* Dataset excerpts:
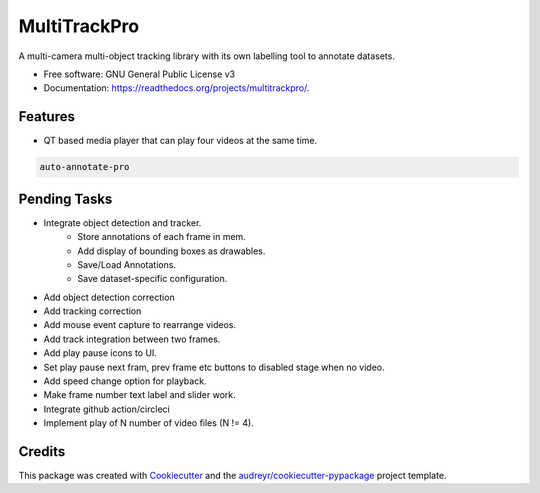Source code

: =============
MultiTrackPro
=============


.. image:: https://img.shields.io/pypi/v/multitrackpro.svg
        :target: https://pypi.python.org/pypi/multitrackpro

.. image:: https://readthedocs.org/projects/multitrackpro/badge/?version=latest
        :target: https://multitrackpro.readthedocs.io/en/latest/?version=latest
        :alt: Documentation Status




A multi-camera multi-object tracking library with its own labelling tool to annotate datasets.


* Free software: GNU General Public License v3
* Documentation: https://readthedocs.org/projects/multitrackpro/.


Features
--------

* QT based media player that can play four videos at the same time.

.. code-block:: shell

   auto-annotate-pro

Pending Tasks
-------------

* Integrate object detection and tracker.
    * Store annotations of each frame in mem.
    * Add display of bounding boxes as drawables.
    * Save/Load Annotations.
    * Save dataset-specific configuration.
* Add object detection correction
* Add tracking correction
* Add mouse event capture to rearrange videos.
* Add track integration between two frames.
* Add play pause icons to UI.
* Set play pause next fram, prev frame etc buttons to disabled stage when no video.
* Add speed change option for playback.
* Make frame number text label and slider work.
* Integrate github action/circleci
* Implement play of N number of video files (N != 4).

Credits
-------

This package was created with Cookiecutter_ and the `audreyr/cookiecutter-pypackage`_ project template.

.. _Cookiecutter: https://github.com/audreyr/cookiecutter
.. _`audreyr/cookiecutter-pypackage`: https://github.com/audreyr/cookiecutter-pypackage
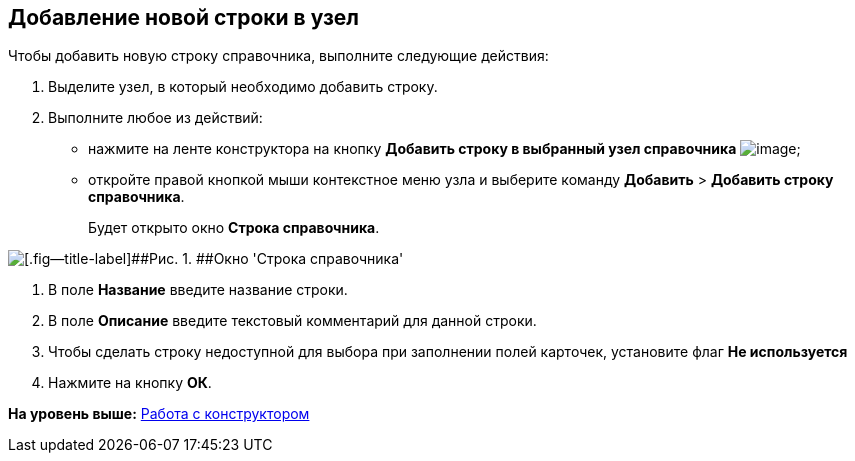 [[ariaid-title1]]
== Добавление новой строки в узел

Чтобы добавить новую строку справочника, выполните следующие действия:

. [.ph .cmd]#Выделите узел, в который необходимо добавить строку.#
. [.ph .cmd]#Выполните любое из действий:#
* нажмите на ленте конструктора на кнопку *Добавить строку в выбранный узел справочника* image:images/Buttons/dir_Add_line.png[image];
* откройте правой кнопкой мыши контекстное меню узла и выберите команду [.ph .menucascade]#[.ph .uicontrol]*Добавить* > [.ph .uicontrol]*Добавить строку справочника*#.
+
Будет открыто окно [.keyword .wintitle]*Строка справочника*.

image::images/dir_Line.png[[.fig--title-label]##Рис. 1. ##Окно 'Строка справочника']
. [.ph .cmd]#В поле [.keyword]*Название* введите название строки.#
. [.ph .cmd]#В поле [.keyword]*Описание* введите текстовый комментарий для данной строки.#
. [.ph .cmd]#Чтобы сделать строку недоступной для выбора при заполнении полей карточек, установите флаг *Не используется*#
. [.ph .cmd]#Нажмите на кнопку *ОК*.#

*На уровень выше:* xref:../pages/dir_Work.adoc[Работа с конструктором]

* EXERCISE GOAL:
Your answer should be the lines from the one containing "image::images/dir_Line.png[[.fig--title-label]##Рис. 1. ##Окно" to the end of the entries above, restated exactly and alone.

* SOLUTION TO THIS EXERCISE:
image::images/dir_Line.png[[.fig--title-label]##Рис. 1. ##Окно 'Строка справочника']
. [.ph .cmd]#В поле [.keyword]*Название* введите название строки.#
. [.ph .cmd]#В поле [.keyword]*Описание* введите текстовый комментарий для данной строки.#
. [.ph .cmd]#Чтобы сделать строку недоступной для выбора при заполнении полей карточек, установите флаг *Не используется*#
. [.ph .cmd]#Нажмите на кнопку *ОК*.#

*На уровень выше:* xref:../pages/dir_Work.adoc[Работа с конструктором]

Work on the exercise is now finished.